Saved data entries
****************************************
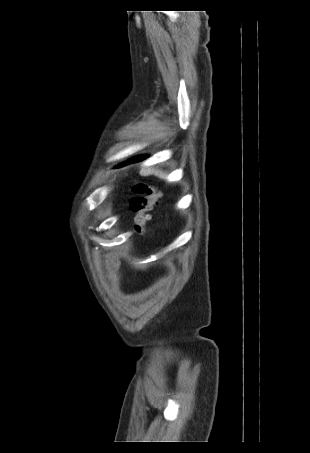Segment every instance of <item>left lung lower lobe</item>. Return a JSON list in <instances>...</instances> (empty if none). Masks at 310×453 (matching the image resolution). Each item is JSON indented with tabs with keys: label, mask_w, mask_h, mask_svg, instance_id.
I'll return each mask as SVG.
<instances>
[{
	"label": "left lung lower lobe",
	"mask_w": 310,
	"mask_h": 453,
	"mask_svg": "<svg viewBox=\"0 0 310 453\" xmlns=\"http://www.w3.org/2000/svg\"><path fill=\"white\" fill-rule=\"evenodd\" d=\"M143 159H145V157H137V158H134V159L130 160L128 164L134 163V162H138V161H141Z\"/></svg>",
	"instance_id": "obj_1"
}]
</instances>
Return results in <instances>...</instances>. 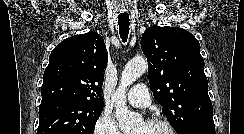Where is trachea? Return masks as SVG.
Masks as SVG:
<instances>
[{
    "label": "trachea",
    "mask_w": 244,
    "mask_h": 134,
    "mask_svg": "<svg viewBox=\"0 0 244 134\" xmlns=\"http://www.w3.org/2000/svg\"><path fill=\"white\" fill-rule=\"evenodd\" d=\"M129 14L121 13L118 16L119 34L123 42H126L129 35Z\"/></svg>",
    "instance_id": "1"
}]
</instances>
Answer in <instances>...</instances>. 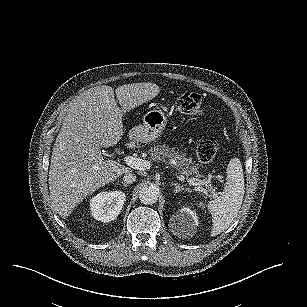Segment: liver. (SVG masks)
I'll return each mask as SVG.
<instances>
[{"instance_id": "liver-1", "label": "liver", "mask_w": 307, "mask_h": 307, "mask_svg": "<svg viewBox=\"0 0 307 307\" xmlns=\"http://www.w3.org/2000/svg\"><path fill=\"white\" fill-rule=\"evenodd\" d=\"M153 83L93 87L78 96L69 106L52 148L49 167L50 199L62 217L84 196L113 181L128 167L105 160L102 147L116 144L122 134V109L128 110L158 94Z\"/></svg>"}]
</instances>
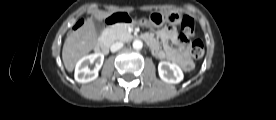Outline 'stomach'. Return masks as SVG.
Masks as SVG:
<instances>
[{"label": "stomach", "instance_id": "stomach-1", "mask_svg": "<svg viewBox=\"0 0 276 120\" xmlns=\"http://www.w3.org/2000/svg\"><path fill=\"white\" fill-rule=\"evenodd\" d=\"M183 18V15L179 12L162 13L152 12L149 18H141L138 24L148 28H161L165 23H172L178 25Z\"/></svg>", "mask_w": 276, "mask_h": 120}]
</instances>
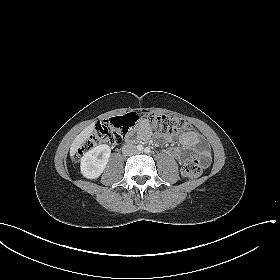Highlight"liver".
<instances>
[{
    "instance_id": "obj_1",
    "label": "liver",
    "mask_w": 280,
    "mask_h": 280,
    "mask_svg": "<svg viewBox=\"0 0 280 280\" xmlns=\"http://www.w3.org/2000/svg\"><path fill=\"white\" fill-rule=\"evenodd\" d=\"M93 130H94V124H90L85 129H83L79 135L76 136L70 148V155L72 157L76 153L77 149L80 148L83 145V143L89 138Z\"/></svg>"
}]
</instances>
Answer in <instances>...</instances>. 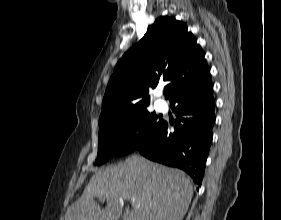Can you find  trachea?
Instances as JSON below:
<instances>
[{
  "instance_id": "3493384b",
  "label": "trachea",
  "mask_w": 281,
  "mask_h": 220,
  "mask_svg": "<svg viewBox=\"0 0 281 220\" xmlns=\"http://www.w3.org/2000/svg\"><path fill=\"white\" fill-rule=\"evenodd\" d=\"M168 91V88H164V94H166Z\"/></svg>"
}]
</instances>
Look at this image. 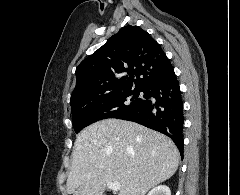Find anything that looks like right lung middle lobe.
I'll list each match as a JSON object with an SVG mask.
<instances>
[{
    "instance_id": "1",
    "label": "right lung middle lobe",
    "mask_w": 240,
    "mask_h": 195,
    "mask_svg": "<svg viewBox=\"0 0 240 195\" xmlns=\"http://www.w3.org/2000/svg\"><path fill=\"white\" fill-rule=\"evenodd\" d=\"M140 89H124L100 97L81 98L71 102L72 122L75 132L102 119L115 118L136 106Z\"/></svg>"
}]
</instances>
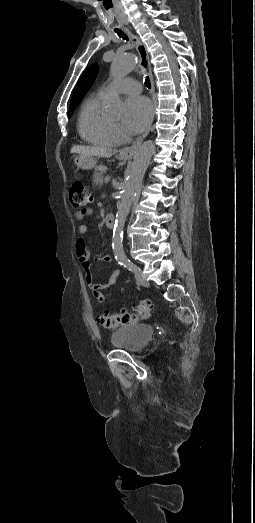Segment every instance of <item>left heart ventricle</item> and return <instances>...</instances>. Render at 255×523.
<instances>
[{"label":"left heart ventricle","instance_id":"left-heart-ventricle-1","mask_svg":"<svg viewBox=\"0 0 255 523\" xmlns=\"http://www.w3.org/2000/svg\"><path fill=\"white\" fill-rule=\"evenodd\" d=\"M112 119L118 121L120 123V116L112 117ZM121 124V123H120ZM122 125V124H121ZM123 127V126H122Z\"/></svg>","mask_w":255,"mask_h":523}]
</instances>
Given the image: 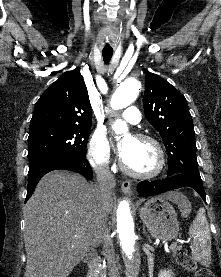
****************************************
### What to do
Please update the part of these lines that opens with the line containing "Segment every instance of <item>left heart" and closes at the end of the lines, replacing "Render" with "Output" and keeping everything else unchanged. Give only those lines, without the pictures.

### Solved exercise
Segment every instance of <item>left heart ventricle</item> and return <instances>...</instances>. Output at 255×523.
<instances>
[{"label":"left heart ventricle","instance_id":"left-heart-ventricle-1","mask_svg":"<svg viewBox=\"0 0 255 523\" xmlns=\"http://www.w3.org/2000/svg\"><path fill=\"white\" fill-rule=\"evenodd\" d=\"M112 119L118 121L120 123V116L112 117ZM121 124V123H120ZM122 125V124H121ZM123 127V126H122Z\"/></svg>","mask_w":255,"mask_h":523}]
</instances>
Given the image: 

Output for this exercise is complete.